**BRIEF:** Determine how many lines in the records hold the word "слова". Return the number alone.

◇ ◇ ◇ ◇

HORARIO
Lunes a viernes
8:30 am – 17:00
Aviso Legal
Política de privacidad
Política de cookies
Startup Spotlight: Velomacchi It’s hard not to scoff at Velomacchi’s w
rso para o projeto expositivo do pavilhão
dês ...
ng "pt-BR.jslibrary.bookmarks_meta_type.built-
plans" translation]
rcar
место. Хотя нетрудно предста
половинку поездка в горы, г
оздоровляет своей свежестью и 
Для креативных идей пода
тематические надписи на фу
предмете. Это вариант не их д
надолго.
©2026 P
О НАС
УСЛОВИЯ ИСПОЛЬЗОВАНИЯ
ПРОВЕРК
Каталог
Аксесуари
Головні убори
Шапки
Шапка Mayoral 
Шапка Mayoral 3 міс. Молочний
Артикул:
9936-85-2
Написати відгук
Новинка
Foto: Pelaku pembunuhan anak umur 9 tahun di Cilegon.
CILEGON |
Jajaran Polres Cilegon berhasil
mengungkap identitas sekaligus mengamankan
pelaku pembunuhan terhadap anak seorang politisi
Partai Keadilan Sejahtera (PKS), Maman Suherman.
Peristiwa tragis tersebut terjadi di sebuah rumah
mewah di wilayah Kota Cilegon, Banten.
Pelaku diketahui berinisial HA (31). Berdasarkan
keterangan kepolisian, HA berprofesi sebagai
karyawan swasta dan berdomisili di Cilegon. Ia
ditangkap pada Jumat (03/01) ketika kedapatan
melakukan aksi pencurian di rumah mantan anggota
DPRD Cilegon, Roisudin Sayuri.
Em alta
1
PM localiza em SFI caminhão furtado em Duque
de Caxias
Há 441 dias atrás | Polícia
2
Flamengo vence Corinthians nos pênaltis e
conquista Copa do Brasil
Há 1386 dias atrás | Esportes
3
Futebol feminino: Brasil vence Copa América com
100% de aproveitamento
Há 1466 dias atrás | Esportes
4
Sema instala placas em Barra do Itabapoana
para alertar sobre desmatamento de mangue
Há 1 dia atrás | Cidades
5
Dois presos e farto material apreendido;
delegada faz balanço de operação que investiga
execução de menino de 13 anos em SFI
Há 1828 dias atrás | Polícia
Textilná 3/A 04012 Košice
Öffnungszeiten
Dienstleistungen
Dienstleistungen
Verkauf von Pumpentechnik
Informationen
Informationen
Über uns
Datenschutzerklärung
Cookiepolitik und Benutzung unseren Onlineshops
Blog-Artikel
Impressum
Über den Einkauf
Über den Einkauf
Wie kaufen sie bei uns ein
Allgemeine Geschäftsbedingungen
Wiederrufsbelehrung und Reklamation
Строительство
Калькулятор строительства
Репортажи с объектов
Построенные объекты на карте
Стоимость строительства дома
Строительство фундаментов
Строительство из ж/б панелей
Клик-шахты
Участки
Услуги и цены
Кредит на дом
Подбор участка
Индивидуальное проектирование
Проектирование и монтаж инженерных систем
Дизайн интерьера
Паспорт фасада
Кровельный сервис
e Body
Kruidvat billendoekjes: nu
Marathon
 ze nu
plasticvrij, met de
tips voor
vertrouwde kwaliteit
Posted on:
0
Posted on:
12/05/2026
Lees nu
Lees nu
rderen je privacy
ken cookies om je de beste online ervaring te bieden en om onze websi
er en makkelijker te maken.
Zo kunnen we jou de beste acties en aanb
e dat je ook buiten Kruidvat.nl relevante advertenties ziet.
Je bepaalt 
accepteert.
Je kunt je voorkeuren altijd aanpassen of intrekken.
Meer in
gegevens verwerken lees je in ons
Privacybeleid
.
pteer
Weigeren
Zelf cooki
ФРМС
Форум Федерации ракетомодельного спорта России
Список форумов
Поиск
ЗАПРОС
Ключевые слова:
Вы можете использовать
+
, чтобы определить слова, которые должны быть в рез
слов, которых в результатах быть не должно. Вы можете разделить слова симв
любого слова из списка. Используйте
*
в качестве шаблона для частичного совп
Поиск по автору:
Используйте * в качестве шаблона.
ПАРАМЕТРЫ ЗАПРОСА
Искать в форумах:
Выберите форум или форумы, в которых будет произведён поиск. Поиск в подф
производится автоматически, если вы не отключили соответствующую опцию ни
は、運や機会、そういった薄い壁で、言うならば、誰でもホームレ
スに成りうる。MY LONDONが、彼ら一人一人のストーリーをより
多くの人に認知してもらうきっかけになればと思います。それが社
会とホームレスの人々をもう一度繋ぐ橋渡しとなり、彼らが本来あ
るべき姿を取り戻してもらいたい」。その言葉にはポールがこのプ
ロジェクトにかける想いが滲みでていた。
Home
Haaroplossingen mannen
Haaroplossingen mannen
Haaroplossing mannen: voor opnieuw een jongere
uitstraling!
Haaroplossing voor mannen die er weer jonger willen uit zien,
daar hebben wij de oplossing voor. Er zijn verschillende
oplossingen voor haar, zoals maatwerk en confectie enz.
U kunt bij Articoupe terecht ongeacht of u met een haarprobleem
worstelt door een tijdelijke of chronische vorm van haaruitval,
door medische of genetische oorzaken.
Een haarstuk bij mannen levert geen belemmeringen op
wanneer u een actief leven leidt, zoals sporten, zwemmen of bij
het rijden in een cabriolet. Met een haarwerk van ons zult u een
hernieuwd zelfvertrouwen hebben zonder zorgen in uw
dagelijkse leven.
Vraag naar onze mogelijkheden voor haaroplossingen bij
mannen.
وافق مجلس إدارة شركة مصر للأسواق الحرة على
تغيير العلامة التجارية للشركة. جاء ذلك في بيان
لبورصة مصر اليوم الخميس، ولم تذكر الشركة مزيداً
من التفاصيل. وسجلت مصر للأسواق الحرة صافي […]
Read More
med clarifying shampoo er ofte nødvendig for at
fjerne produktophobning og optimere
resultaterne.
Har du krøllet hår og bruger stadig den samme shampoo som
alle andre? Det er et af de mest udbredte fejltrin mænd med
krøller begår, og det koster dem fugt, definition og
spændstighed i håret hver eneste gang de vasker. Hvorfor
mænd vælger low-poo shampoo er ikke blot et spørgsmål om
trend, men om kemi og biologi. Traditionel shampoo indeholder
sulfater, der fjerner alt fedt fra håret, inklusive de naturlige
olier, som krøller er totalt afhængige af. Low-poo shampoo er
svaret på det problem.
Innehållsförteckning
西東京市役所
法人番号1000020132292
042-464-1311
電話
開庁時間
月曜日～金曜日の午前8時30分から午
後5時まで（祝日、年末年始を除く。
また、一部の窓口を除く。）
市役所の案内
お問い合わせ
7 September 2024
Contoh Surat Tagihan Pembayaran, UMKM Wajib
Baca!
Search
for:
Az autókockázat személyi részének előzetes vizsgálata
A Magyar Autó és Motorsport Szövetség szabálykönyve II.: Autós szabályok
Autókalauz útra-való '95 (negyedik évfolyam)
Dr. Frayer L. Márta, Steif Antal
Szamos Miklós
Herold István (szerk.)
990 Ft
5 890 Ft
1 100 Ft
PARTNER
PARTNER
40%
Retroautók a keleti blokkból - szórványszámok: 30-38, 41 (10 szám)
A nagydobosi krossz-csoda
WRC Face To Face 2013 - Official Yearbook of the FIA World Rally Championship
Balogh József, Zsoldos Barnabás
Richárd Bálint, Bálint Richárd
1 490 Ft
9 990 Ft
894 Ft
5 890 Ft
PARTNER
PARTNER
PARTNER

◇ ◇ ◇ ◇

**RESULT:** 4